▶ **TASK DETAILS**: Leaving out each picture, transcribe the lines of the listing below exactly from the first through the line that contains "numbers of recursive calls plus a base case.".

▶ **SOURCE MATERIAL**:
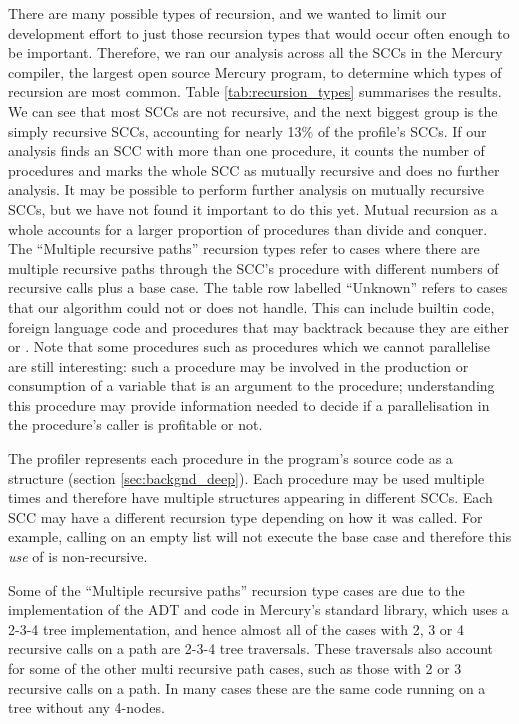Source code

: There are many possible types of recursion,
and we wanted to limit our development effort to just those recursion types
that would occur often enough to be important.
Therefore,
we ran our analysis across all the SCCs in the Mercury compiler,
the largest open source Mercury program,
to determine which types of recursion are most common.
Table \ref{tab:recursion_types} summarises the results.
We can see that most SCCs are not recursive,
and the next biggest group is the simply recursive SCCs,
accounting for nearly 13\% of the profile's SCCs.
If our analysis finds an SCC with more than one procedure,
it counts the number of procedures and marks the whole SCC as
mutually recursive and does no further analysis.
It may be possible to perform further analysis on mutually recursive SCCs,
but we have not found it important to do this yet.
Mutual recursion as a whole accounts for a larger proportion of procedures
than divide and conquer.
The ``Multiple recursive paths'' recursion types refer to cases where there
are multiple recursive paths through the SCC's procedure with different
numbers of recursive calls plus a base case.
The table row labelled ``Unknown'' refers to cases that our algorithm
could not or does not handle.
This can include builtin code, foreign language code and
procedures that may backtrack because they are either \dnondet or \dmulti.
Note that some procedures such as \dsemidet procedures which we cannot
parallelise are still interesting:
such a procedure may be involved in the production or consumption of a
variable that is an argument to the procedure;
understanding this procedure may provide information needed to
decide if a parallelisation in the procedure's caller is profitable or not. 

The profiler represents each procedure in the program's source code as a \PS
structure (section \ref{sec:backgnd_deep}).
Each procedure may be used multiple times and therefore have multiple \PD
structures appearing in different SCCs.
Each SCC may have a different recursion type depending on how it was called.
For example, calling  on an empty list will not execute the base
case and therefore this \emph{use} of  is non-recursive.

Some of the ``Multiple recursive paths'' recursion type cases are due to the
implementation of the  ADT and code in Mercury's standard library,
which uses a 2-3-4 tree implementation,
and hence almost all of the cases with 2, 3 or 4 recursive calls on a path
are 2-3-4 tree traversals.
These traversals also account for some of the other multi recursive path
cases,
such as those with 2 or 3 recursive calls on a path.
In many cases these are the same code running on a tree without any 4-nodes.

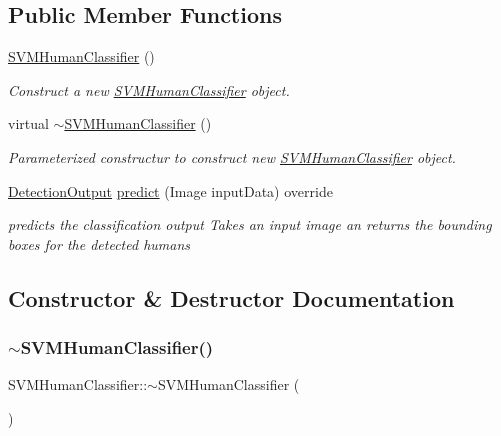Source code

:\subsection*{Public Member Functions}
\begin{DoxyCompactItemize}
\item 
\mbox{\label{classSVMHumanClassifier_ab99099674465b0ffa8c79feeb9b9b66a}} 
\hyperlink{classSVMHumanClassifier_ab99099674465b0ffa8c79feeb9b9b66a}{S\+V\+M\+Human\+Classifier} ()
\begin{DoxyCompactList}\small\item\em Construct a new \hyperlink{classSVMHumanClassifier}{S\+V\+M\+Human\+Classifier} object. \end{DoxyCompactList}\item 
virtual \hyperlink{classSVMHumanClassifier_a875ce0f61e85c8254f008b29f2c3a9b9}{$\sim$\+S\+V\+M\+Human\+Classifier} ()
\begin{DoxyCompactList}\small\item\em Parameterized constructur to construct new \hyperlink{classSVMHumanClassifier}{S\+V\+M\+Human\+Classifier} object. \end{DoxyCompactList}\item 
\hyperlink{classData}{Detection\+Output} \hyperlink{classSVMHumanClassifier_a14a416a22355b1426d7611082dfa2464}{predict} (Image input\+Data) override
\begin{DoxyCompactList}\small\item\em predicts the classification output Takes an input image an returns the bounding boxes for the detected humans \end{DoxyCompactList}\end{DoxyCompactItemize}


\subsection{Constructor \& Destructor Documentation}
\mbox{\label{classSVMHumanClassifier_a875ce0f61e85c8254f008b29f2c3a9b9}} 
\subsubsection{\texorpdfstring{$\sim$\+S\+V\+M\+Human\+Classifier()}{~SVMHumanClassifier()}}
{\footnotesize\ttfamily S\+V\+M\+Human\+Classifier\+::$\sim$\+S\+V\+M\+Human\+Classifier (\begin{DoxyParamCaption}{ }\end{DoxyParamCaption})\hspace{0.3cm}{\ttfamily [virtual]}}



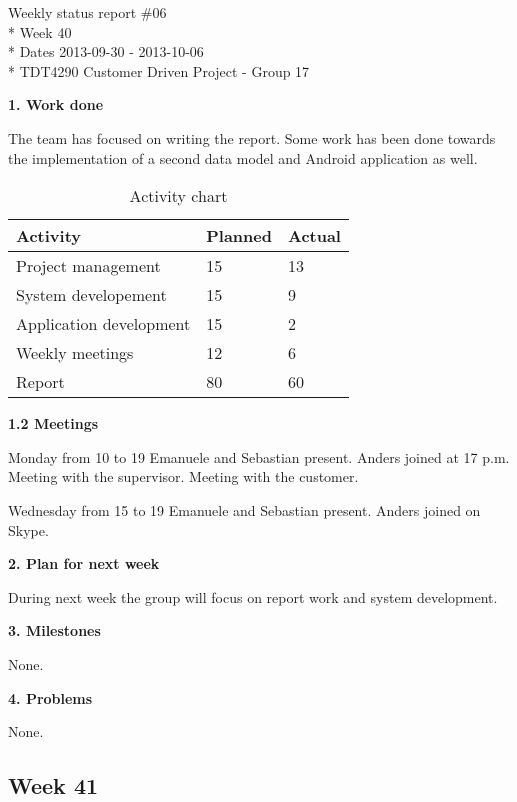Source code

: \begin{center}
Weekly status report \#06\\*
Week 40 \\*
Dates 2013-09-30 - 2013-10-06 \\*
TDT4290 Customer Driven Project - Group 17
\end{center}

\textbf{1. Work done}

The team has focused on writing the report. Some work has been done towards
the implementation of a second data model and Android application as well.

\begin{table}[H]
\begin{center}
\begin{tabular}{ l | l | l }
  \hline
  Activity & Planned & Actual \\
  \hline\noalign{\smallskip}\noalign{\smallskip}\hline
  Project management & 15 & 13 \\
  System developement & 15 & 9 \\
  Application development & 15 & 2 \\
  Weekly meetings & 12 & 6 \\
  Report & 80 & 60 \\
  \hline
\end{tabular}
\end{center}
\caption{Activity chart}
\label{table:activityChartStatusReportWeek40}
\end{table}

\textbf{1.2 Meetings}

Monday from 10 to 19
Emanuele and Sebastian present. Anders joined at 17 p.m.
Meeting with the supervisor. Meeting with the customer.

Wednesday from 15 to 19
Emanuele and Sebastian present. Anders joined on Skype.

\textbf{2. Plan for next week}

During next week the group will focus on report work and system development.

\textbf{3. Milestones}

None.

\textbf{4. Problems}

None.

\newpage
\subsection{Week 41}

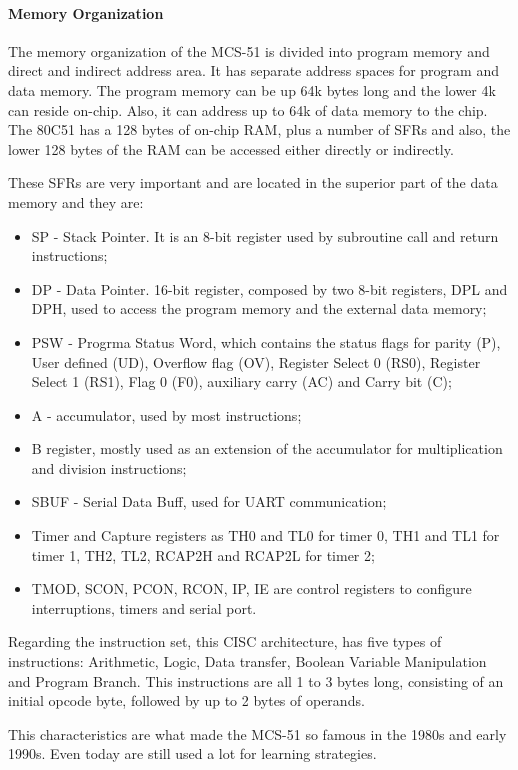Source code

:\paragraph{Memory Organization} The memory organization of the MCS-51 is divided into program memory and direct and indirect address area. It has separate address spaces for program and data memory. The program memory can be up 64k bytes long and the lower 4k can reside on-chip. Also, it can address up to 64k of data memory to the chip. The 80C51 has a 128 bytes of on-chip RAM, plus a number of SFRs and also, the lower 128 bytes of the RAM can be accessed either directly or indirectly.
\par These SFRs are very important and are located in the superior part of the data memory and they are:
\begin{itemize}
	\item SP - Stack Pointer. It is an 8-bit register used by subroutine call and return instructions;
	\item DP - Data Pointer. 16-bit register, composed by two 8-bit registers, DPL and DPH, used to access the program memory and the external data memory;
	\item PSW - Progrma Status Word, which contains the status flags for parity (P), User defined (UD), Overflow flag (OV), Register Select 0 (RS0), Register Select 1 (RS1), Flag 0 (F0), auxiliary carry (AC) and Carry bit (C);
	\item A - accumulator, used by most instructions;
	\item B register, mostly used as an extension of the accumulator for multiplication and division instructions;
	\item SBUF - Serial Data Buff, used for UART communication;
	\item Timer and Capture registers as TH0 and TL0 for timer 0, TH1 and TL1 for timer 1, TH2, TL2, RCAP2H and RCAP2L for timer 2;
	\item TMOD, SCON, PCON, RCON, IP, IE are control registers to configure interruptions, timers and serial port. 
\end{itemize}
\par Regarding the instruction set, this CISC architecture, has five types of instructions: Arithmetic, Logic, Data transfer, Boolean Variable Manipulation and Program Branch. This instructions are all 1 to 3 bytes long, consisting of an initial opcode byte, followed by up to 2 bytes of operands.
\par This characteristics are what made the MCS-51 so famous in the 1980s and early 1990s. Even today are still used a lot for learning strategies.
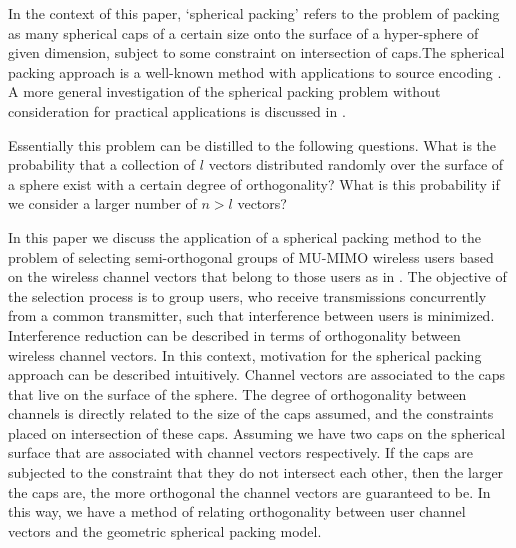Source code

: In the context of this paper, `spherical packing' refers to the problem of packing as many spherical caps of a certain size onto the surface of a hyper-sphere of given dimension, subject to some constraint on intersection of caps.The spherical packing approach is a well-known method with applications to source encoding \cite{Shannon1959}. A more general investigation of the spherical packing problem without consideration for practical applications is discussed in \cite{Rankin1955}.

Essentially this problem can be distilled to the following questions. What is the probability that a collection of $l$ vectors distributed randomly over the surface of a sphere exist with a certain degree of orthogonality? What is this probability if we consider a larger number of $n>l$ vectors?

In this paper we discuss the application of a spherical packing method to the problem of selecting semi-orthogonal groups of MU-MIMO wireless users based on the wireless channel vectors that belong to those users as in \cite{Swannack2005}. The objective of the selection process is to group users, who receive transmissions concurrently from a common transmitter, such that interference between users is minimized. Interference reduction can be described in terms of orthogonality between wireless channel vectors. In this context, motivation for the spherical packing approach can be described intuitively. Channel vectors are associated to the caps that live on the surface of the sphere. The degree of orthogonality between channels is directly related to the size of the caps assumed, and the constraints placed on intersection of these caps. Assuming we have two caps on the spherical surface that are associated with channel vectors respectively. If the caps are subjected to the constraint that they do not intersect each other, then the larger the caps are, the more orthogonal the channel vectors are guaranteed to be. In this way, we have a method of relating orthogonality between user channel vectors and the geometric spherical packing model.

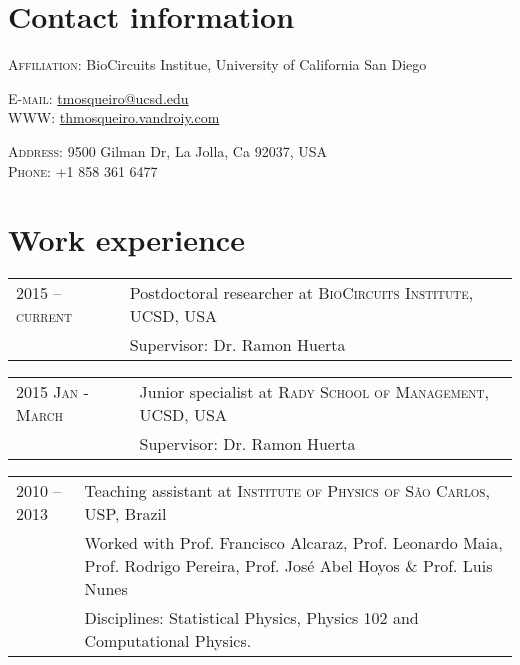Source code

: \documentclass[letter,10pt]{article} %
\begin{document}
\par{\bigskip\par}

\vspace{-0.5cm}
{\bigskip\par}

\section{Contact information}

\textsc{Affiliation:} BioCircuits Institue, University of California San Diego

\begin{minipage}{0.4\textwidth}
  \textsc{E-mail:} \href{mailto:tmosqueiro@ucsd.edu}{tmosqueiro@ucsd.edu} \\
  \textsc{WWW:} \href{http://thmosqueiro.vandroiy.com}{thmosqueiro.vandroiy.com}
\end{minipage}
\begin{minipage}{0.5\textwidth}
  \textsc{Address:} 9500 Gilman Dr, La Jolla, Ca 92037, USA \\
  \textsc{Phone:} +1 858 361 6477
\end{minipage}



\section{Work experience}

\begin{tabular}{p{2.8cm}|p{11cm}}
  \textsc{2015 -- current} & Postdoctoral researcher at \textsc{BioCircuits Institute}, UCSD, USA \emph{}\\
  & \footnotesize{Supervisor: Dr. Ramon Huerta}
\end{tabular}

\begin{tabular}{p{2.8cm}|p{11cm}}
  \textsc{2015 Jan - March} & Junior specialist at \textsc{Rady School of Management}, UCSD, USA \emph{}\\
  & \footnotesize{Supervisor: Dr. Ramon Huerta}
\end{tabular}

\begin{tabular}{p{2.8cm}|p{11cm}}
  \textsc{2010 -- 2013} & Teaching assistant at \textsc{Institute of Physics of S\~ao Carlos}, USP, Brazil\\
  & \footnotesize{Worked with Prof. Francisco Alcaraz, Prof. Leonardo Maia, Prof. Rodrigo Pereira, Prof. Jos\'e Abel Hoyos \& Prof. Luis Nunes}\\
  & \footnotesize{Disciplines: Statistical Physics, Physics 102 and Computational Physics.}
\end{tabular}
\end{document}
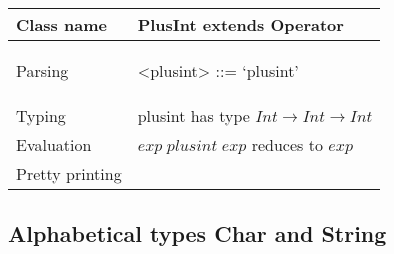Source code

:\documentclass[12pt]{article}
\begin{document}
\begin{tabular}{|l|p{15cm}|}
\hline
Class name & PlusInt extends Operator \\
\hline
Parsing & 
\begin{grammar}
<plusint> ::=  `plusint'
\end{grammar}  \\
\hline
Typing &  plusint has type  $Int \rightarrow Int \rightarrow Int$
\\
\hline
Evaluation &  $exp \; plusint \; exp$ reduces to $exp$\\
\hline
Pretty printing & \\
\hline
\end{tabular} 


\subsection{Alphabetical types Char and String}
\end{document}
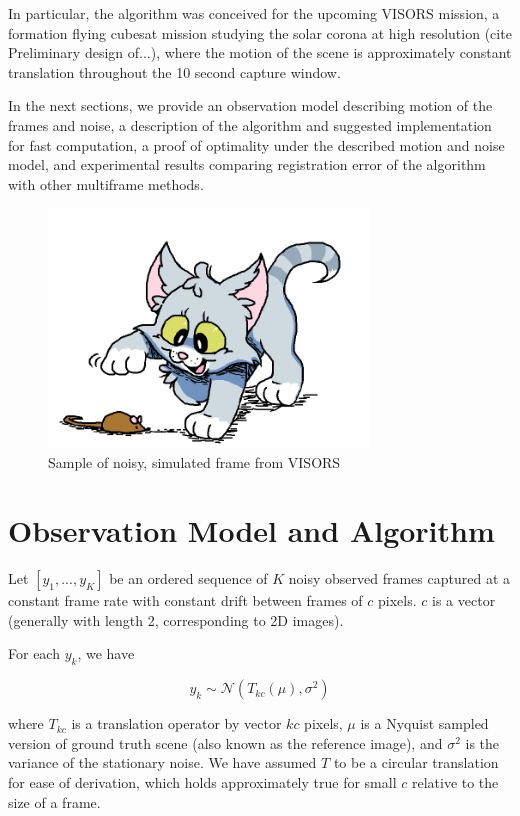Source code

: \documentclass{article}
\begin{document}
In particular, the algorithm was conceived for the upcoming VISORS mission, a formation flying cubesat mission studying the solar corona at high resolution (cite Preliminary design of...), where the motion of the scene is approximately constant translation throughout the 10 second capture window.

In the next sections, we provide an observation model describing motion of the frames and noise, a description of the algorithm and suggested implementation for fast computation, a proof of optimality under the described motion and noise model, and experimental results comparing registration error of the algorithm with other multiframe methods.

\begin{figure}[htb]
  \begin{minipage}[b]{1\linewidth}
    \centering
    \centerline{\includegraphics[width=8.5cm]{images/cat.png}}
  \end{minipage}
  \caption{Sample of noisy, simulated frame from VISORS}
  \label{fig:scene}
\end{figure}


\section{Observation Model and Algorithm}
\label{sec:algorithm}

Let $[y_1, ..., y_K]$ be an ordered sequence of $K$ noisy observed frames captured at a constant frame rate with constant drift between frames of $c$ pixels. $c$ is a vector (generally with length 2, corresponding to 2D images).

For each $y_k$, we have

$$y_k \sim \mathcal{N}(T_{kc}(\mu), \sigma^2)$$

where $T_{kc}$ is a translation operator by vector $kc$ pixels, $\mu$ is a Nyquist sampled version of ground truth scene (also known as the reference image), and $\sigma^2$ is the variance of the stationary noise.  We have assumed $T$ to be a circular translation for ease of derivation, which holds approximately true for small $c$ relative to the size of a frame.
\end{document}
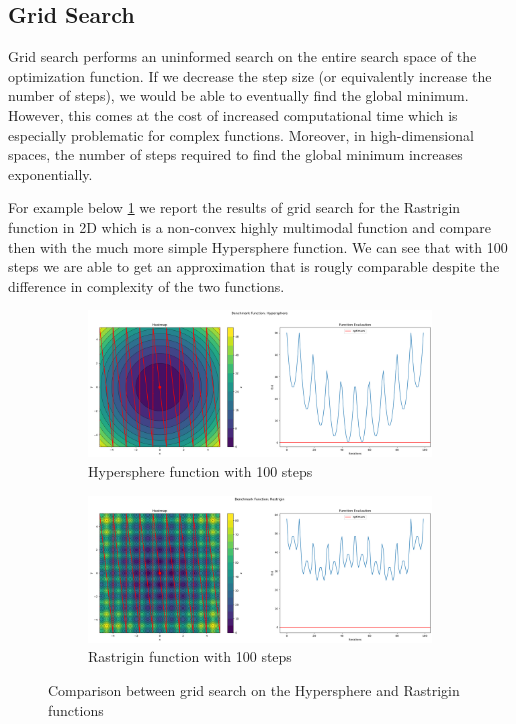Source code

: \subsection{Grid Search}
\label{sec:grid-search}

Grid search performs an uninformed search on the entire search space of the optimization function. If we decrease the step size (or equivalently increase the number of steps), we would be able to eventually find the global minimum. However, this comes at the cost of increased computational time which is especially problematic for complex functions. Moreover, in high-dimensional spaces, the number of steps required to find the global minimum increases exponentially.

For example below \ref{fig:gs-100} we report the results of grid search for the Rastrigin function in 2D which is a non-convex highly multimodal function and compare then with the much more simple Hypersphere function. We can see that with 100 steps we are able to get an approximation that is rougly comparable despite the difference in complexity of the two functions.
\begin{figure}[H]
    \begin{subfigure}{0.5\textwidth}
        \includegraphics[width=\textwidth]{lab1/imgs/gs_sphere_100.png}
        \caption{Hypersphere function with 100 steps}
    \end{subfigure}
    \begin{subfigure}{0.5\textwidth}
        \includegraphics[width=\textwidth]{lab1/imgs/gs_rastrigin_100.png}
        \caption{Rastrigin function with 100 steps}
    \end{subfigure}
    \caption{Comparison between grid search on the Hypersphere and Rastrigin functions}
    \label{fig:gs-100}
\end{figure}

▶ **TASK RESPONSE**:
Source code

: There are many possible types of recursion,
and we wanted to limit our development effort to just those recursion types
that would occur often enough to be important.
Therefore,
we ran our analysis across all the SCCs in the Mercury compiler,
the largest open source Mercury program,
to determine which types of recursion are most common.
Table \ref{tab:recursion_types} summarises the results.
We can see that most SCCs are not recursive,
and the next biggest group is the simply recursive SCCs,
accounting for nearly 13\% of the profile's SCCs.
If our analysis finds an SCC with more than one procedure,
it counts the number of procedures and marks the whole SCC as
mutually recursive and does no further analysis.
It may be possible to perform further analysis on mutually recursive SCCs,
but we have not found it important to do this yet.
Mutual recursion as a whole accounts for a larger proportion of procedures
than divide and conquer.
The ``Multiple recursive paths'' recursion types refer to cases where there
are multiple recursive paths through the SCC's procedure with different
numbers of recursive calls plus a base case.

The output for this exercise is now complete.